The report also finds that 97 per cent of respondents experienced a cyber-attack, with half of them reporting an increase in the last two years. At the same time, 91 per cent of respondents believe they face obstacles in defending against digital attack, with many citing regulatory obstacles, and 44 per cent being concerned about the dependence on third parties for aspects of their response.
New approach to digital risk needed
Mark Hughes, CEO Security, BT, said: “The industry is now in an arms race with professional criminal gangs and state entities with sophisticated tradecraft. The twenty-first century cyber criminal is a ruthless and efficient entrepreneur, supported by a highly developed and rapidly evolving black market.”
“With cyber-crime continuing to escalate, a new approach to digital risk is needed – and that means putting yourself in the shoes of attackers. Businesses need to not only defend against cyber-attacks, but also disrupt the criminal organizations that launch those attacks. They should certainly work closer with law enforcement as well as partners in the cyber security marketplace.”

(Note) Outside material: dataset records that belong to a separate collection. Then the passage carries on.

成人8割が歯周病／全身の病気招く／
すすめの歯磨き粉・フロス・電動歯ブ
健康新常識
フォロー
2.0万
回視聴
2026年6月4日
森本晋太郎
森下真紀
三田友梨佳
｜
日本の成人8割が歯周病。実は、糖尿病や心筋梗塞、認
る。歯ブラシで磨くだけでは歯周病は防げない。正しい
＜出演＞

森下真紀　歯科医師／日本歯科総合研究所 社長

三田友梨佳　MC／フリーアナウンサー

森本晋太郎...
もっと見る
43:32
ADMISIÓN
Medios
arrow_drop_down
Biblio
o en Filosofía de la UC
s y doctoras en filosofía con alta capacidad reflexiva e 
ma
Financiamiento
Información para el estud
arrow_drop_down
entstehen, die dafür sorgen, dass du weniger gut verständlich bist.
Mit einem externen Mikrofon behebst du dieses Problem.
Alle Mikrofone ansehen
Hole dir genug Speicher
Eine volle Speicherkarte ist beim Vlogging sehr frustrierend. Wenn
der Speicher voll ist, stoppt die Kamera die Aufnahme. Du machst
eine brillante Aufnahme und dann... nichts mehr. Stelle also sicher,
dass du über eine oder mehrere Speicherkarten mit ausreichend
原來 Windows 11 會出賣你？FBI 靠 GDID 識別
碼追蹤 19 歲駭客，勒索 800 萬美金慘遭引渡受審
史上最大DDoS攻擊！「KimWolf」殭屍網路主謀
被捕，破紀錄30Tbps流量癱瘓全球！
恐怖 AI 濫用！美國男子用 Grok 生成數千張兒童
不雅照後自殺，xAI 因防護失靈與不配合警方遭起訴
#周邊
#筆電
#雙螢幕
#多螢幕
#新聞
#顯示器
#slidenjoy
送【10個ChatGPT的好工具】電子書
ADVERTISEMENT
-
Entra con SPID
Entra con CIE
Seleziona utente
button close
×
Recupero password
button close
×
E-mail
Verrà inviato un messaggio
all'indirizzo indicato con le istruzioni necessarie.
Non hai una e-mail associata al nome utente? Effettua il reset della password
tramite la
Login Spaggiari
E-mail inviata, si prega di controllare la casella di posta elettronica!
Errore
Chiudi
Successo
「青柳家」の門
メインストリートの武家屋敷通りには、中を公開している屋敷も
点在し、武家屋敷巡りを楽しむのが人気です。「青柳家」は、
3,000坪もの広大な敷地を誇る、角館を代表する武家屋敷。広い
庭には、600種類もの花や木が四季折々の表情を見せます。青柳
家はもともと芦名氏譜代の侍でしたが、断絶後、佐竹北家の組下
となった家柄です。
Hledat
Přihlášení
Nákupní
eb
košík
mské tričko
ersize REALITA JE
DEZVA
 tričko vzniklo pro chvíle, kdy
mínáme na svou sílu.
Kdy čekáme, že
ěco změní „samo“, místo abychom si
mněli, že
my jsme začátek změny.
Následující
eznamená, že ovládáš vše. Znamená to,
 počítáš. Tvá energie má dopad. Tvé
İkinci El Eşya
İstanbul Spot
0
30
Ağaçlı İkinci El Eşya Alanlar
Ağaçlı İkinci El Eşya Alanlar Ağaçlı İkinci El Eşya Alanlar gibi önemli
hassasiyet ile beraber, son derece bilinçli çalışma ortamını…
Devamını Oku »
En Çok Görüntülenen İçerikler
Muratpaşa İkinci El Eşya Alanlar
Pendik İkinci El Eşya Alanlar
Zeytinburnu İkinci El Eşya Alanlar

Paul Taylor, UK Head of Cyber Security, KPMG said: “It’s time to think differently about cyber risk – ditching the talk of hackers – and recognizing that our businesses are being targeted by ruthless criminal entrepreneurs with business lans and extensive resources – intent on fraud, extortion or theft of hard won intellectual property.”
“Talking generically about cyber risk doesn’t deliver insight. You need to think about credible attack scenarios against your business and consider how cyber security, fraud control, and business resilience work together to prepare for, and deal with those threats. If that’s done, then cyber security can become a mainstream corporate strategy as a vital component of doing business in the digital world.”
The BT-KPMG report shows that Chief Digital Risk Officers (CDROs) are now being appointed to hold strategic roles which combine digital expertise with high-level management skills. With 26 per cent of respondents confirming that a CDRO has already been appointed, the report’s data suggests that the security role and accountability for it is being re-examined.
The research also flags the need for budgets to be adjusted, with 60 per cent of decision makers reporting that their organization’s cyber security is currently financed by the central IT budget while half of those (50 per cent) think it should come from a separate security budget. One major challenge identified by the report is the funding and scale of R&D spending that the criminals can bring to bear on breaching the defences of target companies.
The conclusions of the research point to the need to change mindset and to regard security not simply as a defence exercise. It is, in fact, the enabler that facilitates digital innovation and ultimately drives profit.